Die Sammlung zu durchqueeren ist zeitgemäß

Auch für die Grenzüberschreitungen in der Geschlechtszugehörigkeit, die 2017 vom Bundesverfassungsgericht anerkannt worden sind, finden sich in Route 5 interessante Beispiele wie die Heilige Kümmernis am Kreuz (um 1520), die sich ihrer Zwangsheirat entzog, indem sie Gott um einen Bart anflehte. Als der ihr wuchs, wurde sie von ihrem Verlobten verstoßen und erlitt das Martyrium am Kreuz, das sonst nur Männern vorbehalten war.

[Bode-Museum, Museumsinsel, Di–So 10 18 Uhr, Do bis 20 Uhr]

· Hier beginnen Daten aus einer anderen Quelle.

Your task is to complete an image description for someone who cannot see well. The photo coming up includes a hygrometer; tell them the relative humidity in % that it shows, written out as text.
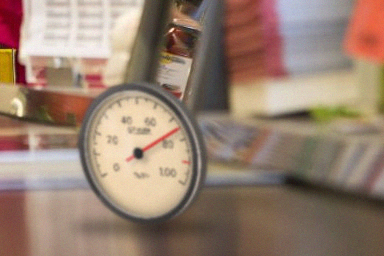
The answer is 75 %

Die eigene Sammlung noch einmal zu durchqueeren unter dem Blickwinkel vielfältiger Geschlechteridentitäten ist zeitgemäß und im Trend: Spezialmuseen, aber auch British und Metropolitain Museum oder Prado haben bereits solche Online-Angebote. Welches die nächste Fragestellung in der neuen Ausstellungsreihe „Der zweite Blick“ sein wird – der erste Teil entstand in Kooperation mit dem Schwulen Museum –, bleibt spannend. In jedem Fall sind es unkonventionelle Konzepte, wie schon bei der „Unvergleichlich“-Ausstellung afrikanischer Kunst, die die eigene Sammlung neu in den Blick gesellschaftsrelevanter Fragen nehmen, um sie einem neuen Publikum zu öffnen.

Wie neu das Publikum sein kann, war bei der Auftaktveranstaltung hautnah zu erleben, bei der das Kollektiv Iconic House of Saint Laurent eine tänzerische Performance im ganzen Haus aufführte. Als würden Skulpturen zum Leben erweckt, bewegten sich die 20 Pioniere der Ballroom-Kultur in bewegten Bildern und skulpturalen Posen queer durch die Sammlung und heizten dem Publikum ein. Aber auch ohne die queere Aktivierung der Performer lohnt sich dieser zweite Blick.